◆ Problem to work on
Reproduce the lines below exactly. Skip images.
[[ Given records open ]]
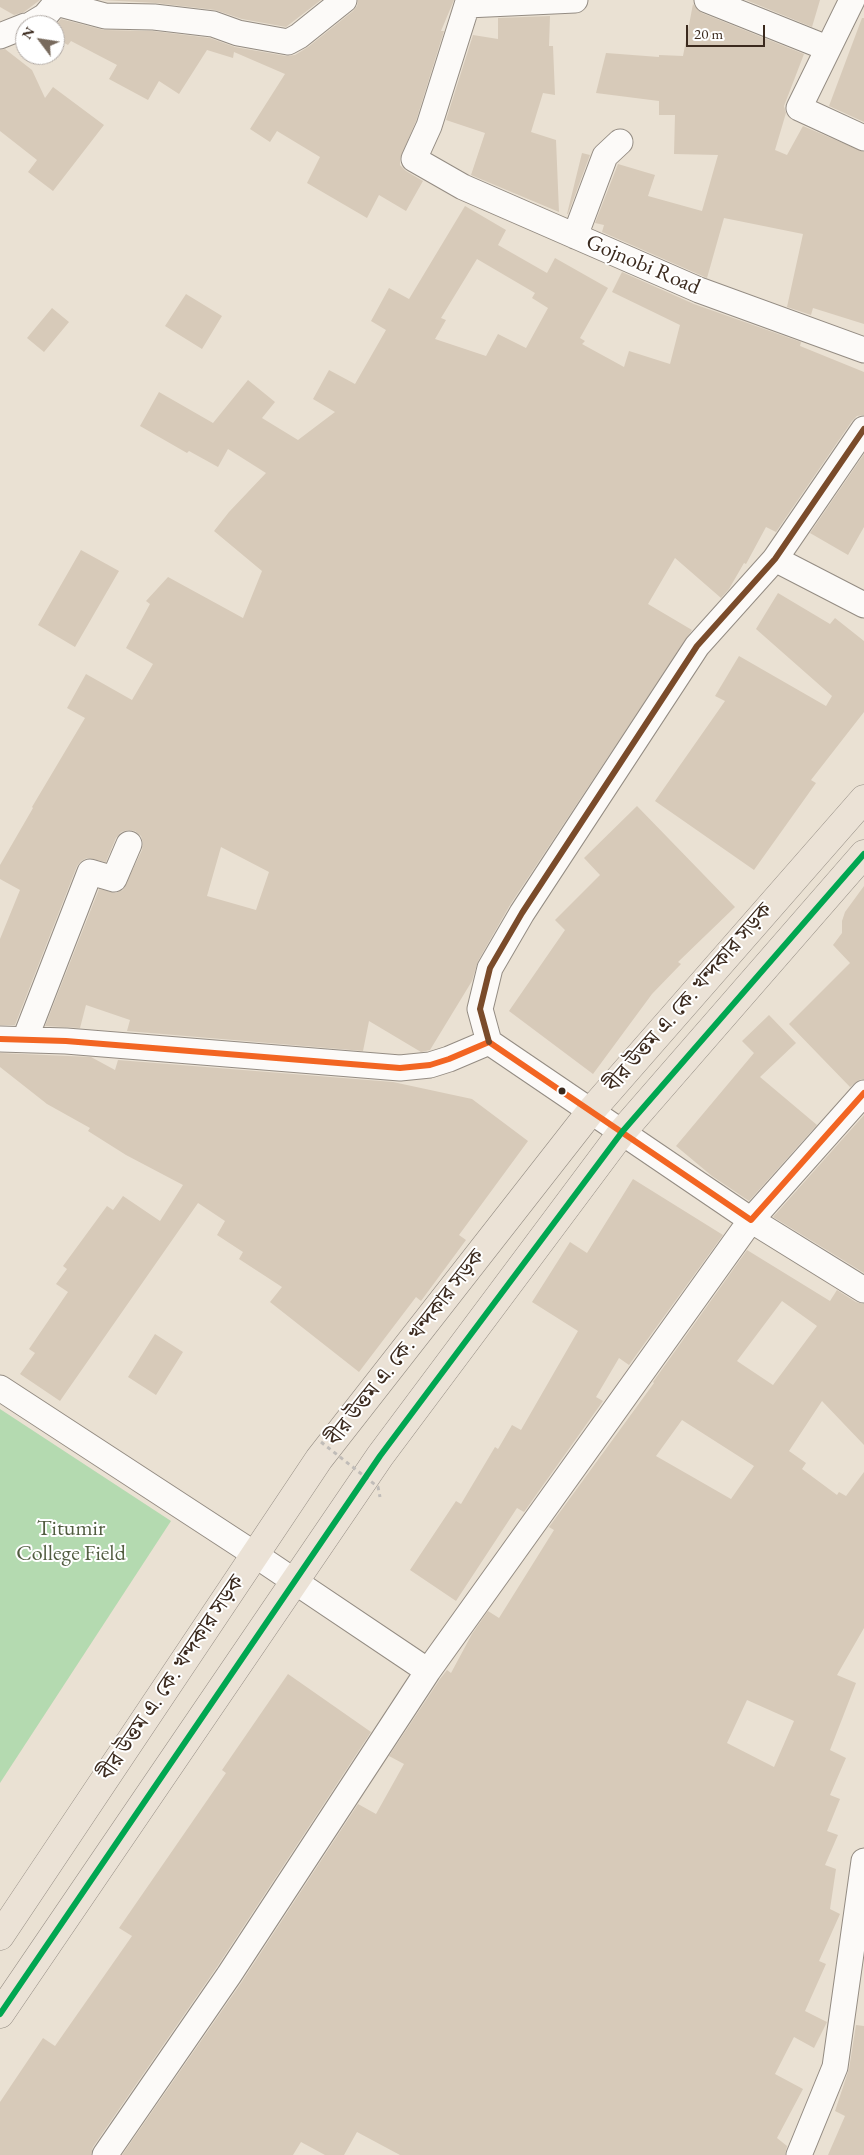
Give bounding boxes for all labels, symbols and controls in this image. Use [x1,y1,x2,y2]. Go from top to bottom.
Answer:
north arrow [15,15,65,65]
scale bar [689,15,768,47]
text: N [17,23,39,42]
text: 20 m [694,24,723,43]
street label: Gojnobi Road [582,229,704,301]
street label: বীর উত্তম এ. কে. খন্দকার সড়ক [600,898,778,1098]
unlabelled marker [557,1086,567,1096]
street label: বীর উত্তম এ. কে. খন্দকার সড়ক [321,1245,491,1451]
park label: Titumir College Field [16,1516,126,1568]
street label: বীর উত্তম এ. কে. খন্দকার সড়ক [93,1570,251,1786]

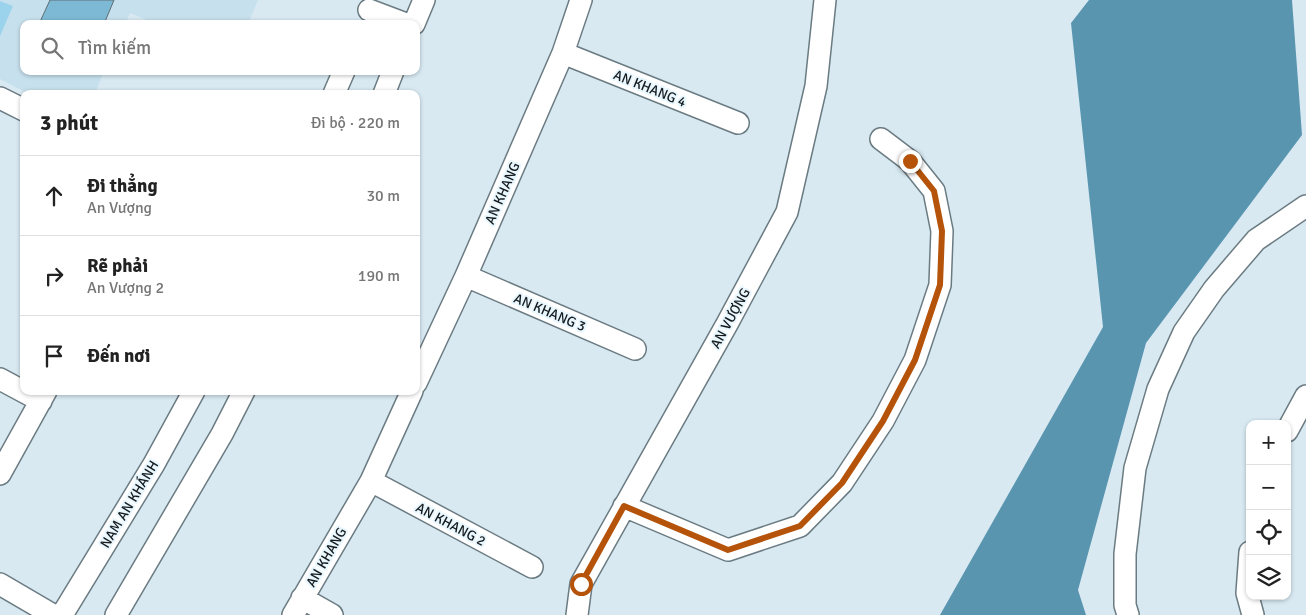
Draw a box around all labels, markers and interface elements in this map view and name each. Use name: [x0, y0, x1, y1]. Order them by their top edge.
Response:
search box: [20, 20, 420, 75]
icon: search: [38, 34, 66, 62]
text: Tìm kiếm: [78, 36, 151, 60]
street label: AN KHANG 4: [611, 66, 689, 111]
text: 3 phút: [40, 110, 98, 136]
text: Đi bộ · 220 m: [311, 113, 400, 133]
route end: [899, 150, 922, 173]
street label: AN KHANG: [481, 160, 524, 227]
text: Đi thẳng: [87, 174, 158, 198]
icon: ahead: [40, 182, 68, 210]
text: 30 m: [366, 186, 400, 206]
text: An Vượng: [87, 198, 152, 218]
text: Rẽ phải: [87, 254, 148, 278]
icon: right: [40, 262, 68, 290]
text: 190 m: [358, 266, 400, 286]
text: An Vượng 2: [87, 278, 164, 298]
street label: AN VƯỢNG: [707, 285, 754, 351]
street label: AN KHANG 3: [511, 290, 588, 335]
icon: arrive: [40, 342, 68, 370]
text: Đến nơi: [87, 344, 150, 368]
map controls: [1246, 420, 1291, 600]
button: +: [1246, 420, 1291, 465]
street label: NAM AN KHÁNH: [97, 457, 162, 551]
button: −: [1246, 465, 1291, 510]
street label: AN KHANG 2: [413, 499, 489, 550]
button: locate: [1246, 510, 1291, 555]
street label: AN KHANG: [303, 524, 350, 590]
button: layers: [1246, 555, 1291, 600]
route start: [570, 573, 593, 596]

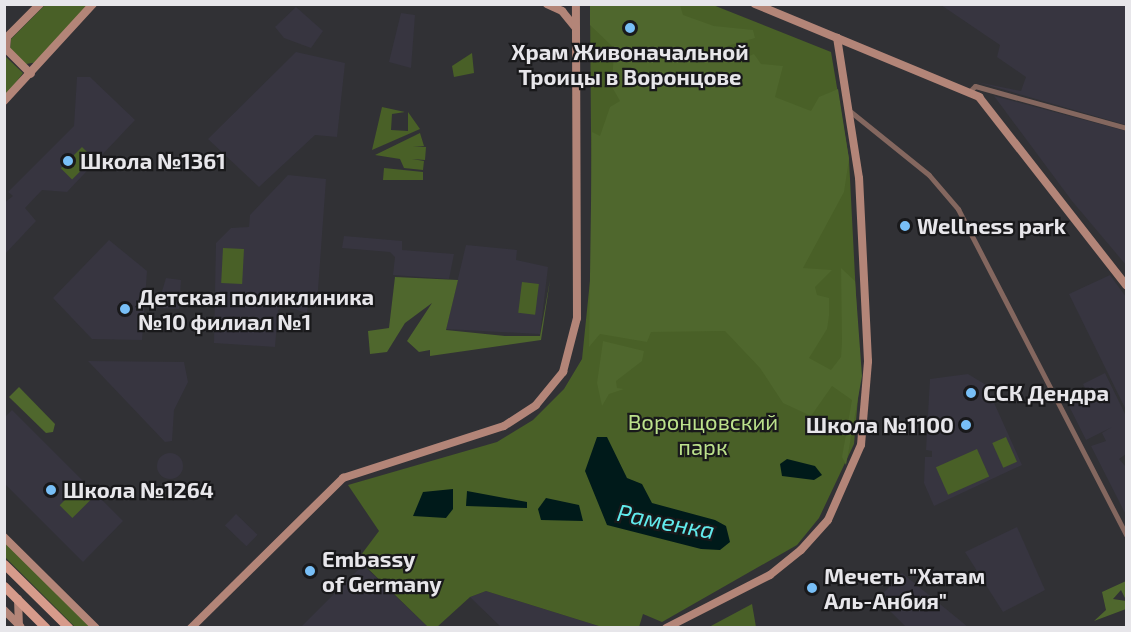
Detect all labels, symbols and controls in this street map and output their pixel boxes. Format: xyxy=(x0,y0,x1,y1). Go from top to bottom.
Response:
marker: Храм Живоначальной Троицы в Воронцове xyxy=(623,21,637,35)
place label: Храм Живоначальной Троицы в Воронцове xyxy=(511,38,749,90)
place label: Школа №1361 xyxy=(80,148,226,174)
marker: Школа №1361 xyxy=(61,154,75,168)
place label: Wellness park xyxy=(917,213,1066,239)
marker: Wellness park xyxy=(898,219,912,233)
place label: Детская поликлиника №10 филиал №1 xyxy=(138,283,374,334)
marker: Детская поликлиника №10 филиал №1 xyxy=(116,300,134,318)
place label: ССК Дендра xyxy=(983,380,1109,406)
marker: ССК Дендра xyxy=(964,386,978,400)
park label: Воронцовский парк xyxy=(628,408,778,460)
place label: Школа №1100 xyxy=(806,412,954,438)
marker: Школа №1100 xyxy=(959,418,973,432)
place label: Школа №1264 xyxy=(63,477,214,503)
marker: Школа №1264 xyxy=(44,483,58,497)
water label: Раменка xyxy=(615,497,717,545)
place label: Embassy of Germany xyxy=(322,545,442,596)
place label: Мечеть "Хатам Аль-Анбия" xyxy=(824,562,986,614)
marker: Embassy of Germany xyxy=(303,564,317,578)
marker: Мечеть "Хатам Аль-Анбия" xyxy=(805,581,819,595)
[[ Given records closed ]]
◆ Answer to the problem
Give bounding boxes for all labels, symbols and controls in this image. Use [x1,y1,x2,y2]. Go from top to bottom.
Answer:
north arrow [15,15,65,65]
scale bar [689,15,768,47]
text: N [17,23,39,42]
text: 20 m [694,24,723,43]
street label: Gojnobi Road [582,229,704,301]
street label: বীর উত্তম এ. কে. খন্দকার সড়ক [600,898,778,1098]
unlabelled marker [557,1086,567,1096]
street label: বীর উত্তম এ. কে. খন্দকার সড়ক [321,1245,491,1451]
park label: Titumir College Field [16,1516,126,1568]
street label: বীর উত্তম এ. কে. খন্দকার সড়ক [93,1570,251,1786]

Draw a box around all labels, markers and interface elements in this map view and name each. Use name: [x0, y0, x1, y1]. Order them by their top edge.
Response:
search box: [20, 20, 420, 75]
icon: search: [38, 34, 66, 62]
text: Tìm kiếm: [78, 36, 151, 60]
street label: AN KHANG 4: [611, 66, 689, 111]
text: 3 phút: [40, 110, 98, 136]
text: Đi bộ · 220 m: [311, 113, 400, 133]
route end: [899, 150, 922, 173]
street label: AN KHANG: [481, 160, 524, 227]
text: Đi thẳng: [87, 174, 158, 198]
icon: ahead: [40, 182, 68, 210]
text: 30 m: [366, 186, 400, 206]
text: An Vượng: [87, 198, 152, 218]
text: Rẽ phải: [87, 254, 148, 278]
icon: right: [40, 262, 68, 290]
text: 190 m: [358, 266, 400, 286]
text: An Vượng 2: [87, 278, 164, 298]
street label: AN VƯỢNG: [707, 285, 754, 351]
street label: AN KHANG 3: [511, 290, 588, 335]
icon: arrive: [40, 342, 68, 370]
text: Đến nơi: [87, 344, 150, 368]
map controls: [1246, 420, 1291, 600]
button: +: [1246, 420, 1291, 465]
street label: NAM AN KHÁNH: [97, 457, 162, 551]
button: −: [1246, 465, 1291, 510]
street label: AN KHANG 2: [413, 499, 489, 550]
button: locate: [1246, 510, 1291, 555]
street label: AN KHANG: [303, 524, 350, 590]
button: layers: [1246, 555, 1291, 600]
route start: [570, 573, 593, 596]

Detect all labels, symbols and controls in this street map and output their pixel boxes. Format: xyxy=(x0,y0,x1,y1). Go from top to bottom.
Response:
marker: Храм Живоначальной Троицы в Воронцове xyxy=(623,21,637,35)
place label: Храм Живоначальной Троицы в Воронцове xyxy=(511,38,749,90)
place label: Школа №1361 xyxy=(80,148,226,174)
marker: Школа №1361 xyxy=(61,154,75,168)
place label: Wellness park xyxy=(917,213,1066,239)
marker: Wellness park xyxy=(898,219,912,233)
place label: Детская поликлиника №10 филиал №1 xyxy=(138,283,374,334)
marker: Детская поликлиника №10 филиал №1 xyxy=(116,300,134,318)
place label: ССК Дендра xyxy=(983,380,1109,406)
marker: ССК Дендра xyxy=(964,386,978,400)
park label: Воронцовский парк xyxy=(628,408,778,460)
place label: Школа №1100 xyxy=(806,412,954,438)
marker: Школа №1100 xyxy=(959,418,973,432)
place label: Школа №1264 xyxy=(63,477,214,503)
marker: Школа №1264 xyxy=(44,483,58,497)
water label: Раменка xyxy=(615,497,717,545)
place label: Embassy of Germany xyxy=(322,545,442,596)
place label: Мечеть "Хатам Аль-Анбия" xyxy=(824,562,986,614)
marker: Embassy of Germany xyxy=(303,564,317,578)
marker: Мечеть "Хатам Аль-Анбия" xyxy=(805,581,819,595)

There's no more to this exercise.